▶ QUÉ SE PIDE: Reproduce sin cambios el tramo que va desde la línea que contiene "locality: Taita Hills." hasta la línea que contiene "name author: Thunb.", ambas incluidas.

▶ DATOS MOSTRADOS:
--------------------------------------------------
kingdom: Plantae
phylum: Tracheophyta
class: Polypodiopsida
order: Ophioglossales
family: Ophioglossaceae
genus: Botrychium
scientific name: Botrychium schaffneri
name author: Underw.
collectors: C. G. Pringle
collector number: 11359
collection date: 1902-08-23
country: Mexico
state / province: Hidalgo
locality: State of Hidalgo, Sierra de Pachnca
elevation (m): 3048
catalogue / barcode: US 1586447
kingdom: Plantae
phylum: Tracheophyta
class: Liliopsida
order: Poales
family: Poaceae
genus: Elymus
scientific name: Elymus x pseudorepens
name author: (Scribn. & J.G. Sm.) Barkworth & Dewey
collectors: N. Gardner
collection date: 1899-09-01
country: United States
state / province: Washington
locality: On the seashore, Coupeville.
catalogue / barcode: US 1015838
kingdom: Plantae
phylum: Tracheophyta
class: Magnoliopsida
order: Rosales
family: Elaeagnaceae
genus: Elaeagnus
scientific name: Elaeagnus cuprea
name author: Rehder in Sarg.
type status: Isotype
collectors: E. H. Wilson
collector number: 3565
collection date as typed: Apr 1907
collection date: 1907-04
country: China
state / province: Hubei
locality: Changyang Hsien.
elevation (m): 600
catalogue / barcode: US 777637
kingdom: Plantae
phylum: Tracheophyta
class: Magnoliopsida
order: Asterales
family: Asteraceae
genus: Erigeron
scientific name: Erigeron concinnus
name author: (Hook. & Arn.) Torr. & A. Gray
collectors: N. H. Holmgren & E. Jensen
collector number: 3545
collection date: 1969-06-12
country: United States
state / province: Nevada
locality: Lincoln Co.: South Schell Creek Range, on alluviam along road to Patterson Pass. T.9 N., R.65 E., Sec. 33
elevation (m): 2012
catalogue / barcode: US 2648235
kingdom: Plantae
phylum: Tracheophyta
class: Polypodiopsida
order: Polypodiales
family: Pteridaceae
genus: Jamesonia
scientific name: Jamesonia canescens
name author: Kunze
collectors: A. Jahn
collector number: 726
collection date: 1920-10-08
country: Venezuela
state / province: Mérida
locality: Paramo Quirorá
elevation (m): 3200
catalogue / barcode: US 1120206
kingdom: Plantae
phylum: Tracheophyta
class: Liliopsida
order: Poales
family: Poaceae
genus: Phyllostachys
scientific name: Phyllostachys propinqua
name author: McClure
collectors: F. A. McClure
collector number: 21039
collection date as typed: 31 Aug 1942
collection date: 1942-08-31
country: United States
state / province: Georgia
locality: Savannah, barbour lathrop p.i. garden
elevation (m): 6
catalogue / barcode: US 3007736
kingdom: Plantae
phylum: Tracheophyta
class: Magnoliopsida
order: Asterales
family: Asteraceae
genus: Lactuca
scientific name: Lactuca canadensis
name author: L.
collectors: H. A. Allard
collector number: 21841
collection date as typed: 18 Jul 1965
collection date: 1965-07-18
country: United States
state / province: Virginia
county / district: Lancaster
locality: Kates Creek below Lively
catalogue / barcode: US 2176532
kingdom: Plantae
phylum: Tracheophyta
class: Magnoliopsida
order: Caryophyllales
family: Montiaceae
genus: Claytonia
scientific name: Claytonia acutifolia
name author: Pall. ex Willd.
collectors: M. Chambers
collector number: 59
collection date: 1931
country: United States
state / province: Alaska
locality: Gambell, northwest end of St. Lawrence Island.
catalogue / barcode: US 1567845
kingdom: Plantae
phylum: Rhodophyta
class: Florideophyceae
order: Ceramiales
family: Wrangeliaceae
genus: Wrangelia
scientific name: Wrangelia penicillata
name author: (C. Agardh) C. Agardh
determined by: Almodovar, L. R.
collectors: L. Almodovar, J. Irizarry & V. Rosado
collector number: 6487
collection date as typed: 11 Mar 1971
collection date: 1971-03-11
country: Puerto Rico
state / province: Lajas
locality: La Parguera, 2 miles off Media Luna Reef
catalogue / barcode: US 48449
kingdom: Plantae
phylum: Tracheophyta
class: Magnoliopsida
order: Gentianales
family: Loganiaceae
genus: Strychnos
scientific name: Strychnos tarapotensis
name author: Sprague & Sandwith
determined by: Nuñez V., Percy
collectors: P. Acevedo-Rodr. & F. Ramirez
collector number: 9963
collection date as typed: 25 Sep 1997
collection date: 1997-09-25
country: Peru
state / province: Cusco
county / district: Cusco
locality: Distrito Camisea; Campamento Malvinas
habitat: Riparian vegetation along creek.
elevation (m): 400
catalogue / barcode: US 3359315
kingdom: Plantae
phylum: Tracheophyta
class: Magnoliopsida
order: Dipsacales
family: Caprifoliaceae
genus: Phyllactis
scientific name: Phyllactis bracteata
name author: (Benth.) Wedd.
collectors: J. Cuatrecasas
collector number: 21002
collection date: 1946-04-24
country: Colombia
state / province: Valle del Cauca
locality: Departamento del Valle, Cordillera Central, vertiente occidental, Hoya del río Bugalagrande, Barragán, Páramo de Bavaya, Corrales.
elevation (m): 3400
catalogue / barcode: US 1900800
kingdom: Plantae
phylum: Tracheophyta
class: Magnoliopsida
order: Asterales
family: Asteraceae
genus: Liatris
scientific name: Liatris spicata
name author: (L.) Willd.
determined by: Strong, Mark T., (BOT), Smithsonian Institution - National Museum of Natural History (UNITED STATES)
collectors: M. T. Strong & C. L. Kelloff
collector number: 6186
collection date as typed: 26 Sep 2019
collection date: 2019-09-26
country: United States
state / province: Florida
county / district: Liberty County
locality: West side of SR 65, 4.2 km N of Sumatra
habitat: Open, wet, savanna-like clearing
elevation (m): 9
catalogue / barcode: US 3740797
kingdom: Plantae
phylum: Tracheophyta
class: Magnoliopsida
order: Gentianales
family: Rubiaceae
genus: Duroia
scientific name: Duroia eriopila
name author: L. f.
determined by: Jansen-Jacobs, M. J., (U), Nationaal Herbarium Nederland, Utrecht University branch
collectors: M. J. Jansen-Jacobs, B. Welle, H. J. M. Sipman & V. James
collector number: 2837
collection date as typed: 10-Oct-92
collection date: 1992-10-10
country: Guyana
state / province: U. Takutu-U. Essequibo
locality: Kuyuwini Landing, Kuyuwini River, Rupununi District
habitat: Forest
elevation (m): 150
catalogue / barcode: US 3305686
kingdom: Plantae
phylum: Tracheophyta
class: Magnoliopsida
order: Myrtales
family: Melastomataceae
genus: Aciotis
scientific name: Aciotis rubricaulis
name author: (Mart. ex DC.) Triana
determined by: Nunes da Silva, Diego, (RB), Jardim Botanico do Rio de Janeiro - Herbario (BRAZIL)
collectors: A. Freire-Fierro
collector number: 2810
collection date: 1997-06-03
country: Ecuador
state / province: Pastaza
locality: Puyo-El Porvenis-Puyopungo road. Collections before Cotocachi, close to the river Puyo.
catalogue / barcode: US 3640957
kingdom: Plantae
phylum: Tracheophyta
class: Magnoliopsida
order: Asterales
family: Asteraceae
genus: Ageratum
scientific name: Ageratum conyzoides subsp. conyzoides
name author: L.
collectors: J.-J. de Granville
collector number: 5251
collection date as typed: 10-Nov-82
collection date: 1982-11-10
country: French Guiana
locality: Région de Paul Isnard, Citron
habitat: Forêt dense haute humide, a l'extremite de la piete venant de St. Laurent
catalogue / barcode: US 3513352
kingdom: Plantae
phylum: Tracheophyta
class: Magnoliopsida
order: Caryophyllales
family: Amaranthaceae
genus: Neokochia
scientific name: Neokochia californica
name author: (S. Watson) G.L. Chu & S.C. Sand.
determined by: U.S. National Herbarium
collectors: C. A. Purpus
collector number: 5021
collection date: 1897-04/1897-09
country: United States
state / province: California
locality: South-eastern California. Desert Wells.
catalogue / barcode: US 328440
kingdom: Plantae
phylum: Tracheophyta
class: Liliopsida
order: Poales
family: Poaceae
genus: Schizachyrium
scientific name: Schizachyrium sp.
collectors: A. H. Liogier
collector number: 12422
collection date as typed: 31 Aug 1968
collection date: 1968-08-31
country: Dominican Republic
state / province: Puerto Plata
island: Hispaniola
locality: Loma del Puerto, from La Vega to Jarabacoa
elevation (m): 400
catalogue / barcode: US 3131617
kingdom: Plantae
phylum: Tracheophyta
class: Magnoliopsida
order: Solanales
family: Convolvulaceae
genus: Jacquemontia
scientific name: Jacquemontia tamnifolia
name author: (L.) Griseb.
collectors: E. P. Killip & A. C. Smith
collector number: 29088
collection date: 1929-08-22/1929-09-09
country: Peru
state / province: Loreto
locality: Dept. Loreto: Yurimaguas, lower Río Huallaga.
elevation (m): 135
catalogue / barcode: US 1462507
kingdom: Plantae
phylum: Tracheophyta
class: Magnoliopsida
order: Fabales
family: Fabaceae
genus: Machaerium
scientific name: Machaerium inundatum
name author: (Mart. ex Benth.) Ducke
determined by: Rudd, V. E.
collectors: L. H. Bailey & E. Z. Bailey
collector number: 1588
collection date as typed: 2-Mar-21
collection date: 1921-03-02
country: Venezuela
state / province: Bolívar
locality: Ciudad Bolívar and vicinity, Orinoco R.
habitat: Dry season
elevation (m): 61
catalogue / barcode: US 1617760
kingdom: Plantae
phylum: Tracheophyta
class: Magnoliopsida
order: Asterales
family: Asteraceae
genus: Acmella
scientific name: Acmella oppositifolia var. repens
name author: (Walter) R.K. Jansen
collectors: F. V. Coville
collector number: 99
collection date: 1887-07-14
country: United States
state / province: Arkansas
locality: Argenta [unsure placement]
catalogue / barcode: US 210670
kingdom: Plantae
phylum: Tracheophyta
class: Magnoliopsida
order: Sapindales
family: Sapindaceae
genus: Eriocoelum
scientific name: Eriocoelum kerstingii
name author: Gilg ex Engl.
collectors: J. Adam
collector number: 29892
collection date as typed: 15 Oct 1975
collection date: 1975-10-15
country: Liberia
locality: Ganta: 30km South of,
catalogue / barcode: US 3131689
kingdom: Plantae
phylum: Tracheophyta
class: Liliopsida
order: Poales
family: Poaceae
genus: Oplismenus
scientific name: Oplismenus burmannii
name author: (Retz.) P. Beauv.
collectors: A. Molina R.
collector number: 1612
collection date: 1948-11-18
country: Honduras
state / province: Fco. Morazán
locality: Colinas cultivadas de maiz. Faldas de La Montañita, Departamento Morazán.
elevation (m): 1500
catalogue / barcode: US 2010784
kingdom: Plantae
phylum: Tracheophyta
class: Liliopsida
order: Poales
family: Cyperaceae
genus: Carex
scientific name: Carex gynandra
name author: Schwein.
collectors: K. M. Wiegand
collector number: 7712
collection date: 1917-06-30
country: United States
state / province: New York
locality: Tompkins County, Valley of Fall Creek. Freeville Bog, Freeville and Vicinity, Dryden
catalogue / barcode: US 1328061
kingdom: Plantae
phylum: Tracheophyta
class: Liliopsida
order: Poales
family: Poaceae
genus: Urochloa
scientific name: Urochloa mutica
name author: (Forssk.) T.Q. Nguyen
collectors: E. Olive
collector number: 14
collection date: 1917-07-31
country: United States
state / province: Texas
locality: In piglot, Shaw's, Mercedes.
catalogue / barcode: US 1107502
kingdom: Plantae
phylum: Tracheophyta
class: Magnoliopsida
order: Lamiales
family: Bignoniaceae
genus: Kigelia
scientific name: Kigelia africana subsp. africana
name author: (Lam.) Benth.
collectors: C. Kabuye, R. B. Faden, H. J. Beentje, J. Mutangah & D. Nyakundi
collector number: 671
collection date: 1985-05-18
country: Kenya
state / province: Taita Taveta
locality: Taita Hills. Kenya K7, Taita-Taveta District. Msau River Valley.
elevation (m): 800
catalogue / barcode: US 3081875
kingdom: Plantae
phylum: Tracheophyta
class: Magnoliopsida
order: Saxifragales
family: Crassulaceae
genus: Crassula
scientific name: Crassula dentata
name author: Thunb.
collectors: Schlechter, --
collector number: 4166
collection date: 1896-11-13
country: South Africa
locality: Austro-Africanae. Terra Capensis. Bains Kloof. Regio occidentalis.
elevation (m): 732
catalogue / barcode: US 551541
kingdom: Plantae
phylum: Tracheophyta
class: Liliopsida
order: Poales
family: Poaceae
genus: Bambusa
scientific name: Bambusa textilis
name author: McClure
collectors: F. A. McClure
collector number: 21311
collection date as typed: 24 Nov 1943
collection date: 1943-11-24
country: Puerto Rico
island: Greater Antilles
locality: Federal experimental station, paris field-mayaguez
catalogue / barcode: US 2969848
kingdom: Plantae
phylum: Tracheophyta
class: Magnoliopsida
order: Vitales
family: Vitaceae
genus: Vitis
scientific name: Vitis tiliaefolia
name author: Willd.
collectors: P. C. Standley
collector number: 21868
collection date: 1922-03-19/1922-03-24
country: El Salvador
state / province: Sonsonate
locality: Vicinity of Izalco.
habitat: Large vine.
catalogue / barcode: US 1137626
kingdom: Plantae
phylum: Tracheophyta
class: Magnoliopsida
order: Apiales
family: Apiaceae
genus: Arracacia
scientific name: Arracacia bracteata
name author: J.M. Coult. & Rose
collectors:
--------------------------------------------------
▶ RESPUESTA:
locality: Taita Hills. Kenya K7, Taita-Taveta District. Msau River Valley.
elevation (m): 800
catalogue / barcode: US 3081875
kingdom: Plantae
phylum: Tracheophyta
class: Magnoliopsida
order: Saxifragales
family: Crassulaceae
genus: Crassula
scientific name: Crassula dentata
name author: Thunb.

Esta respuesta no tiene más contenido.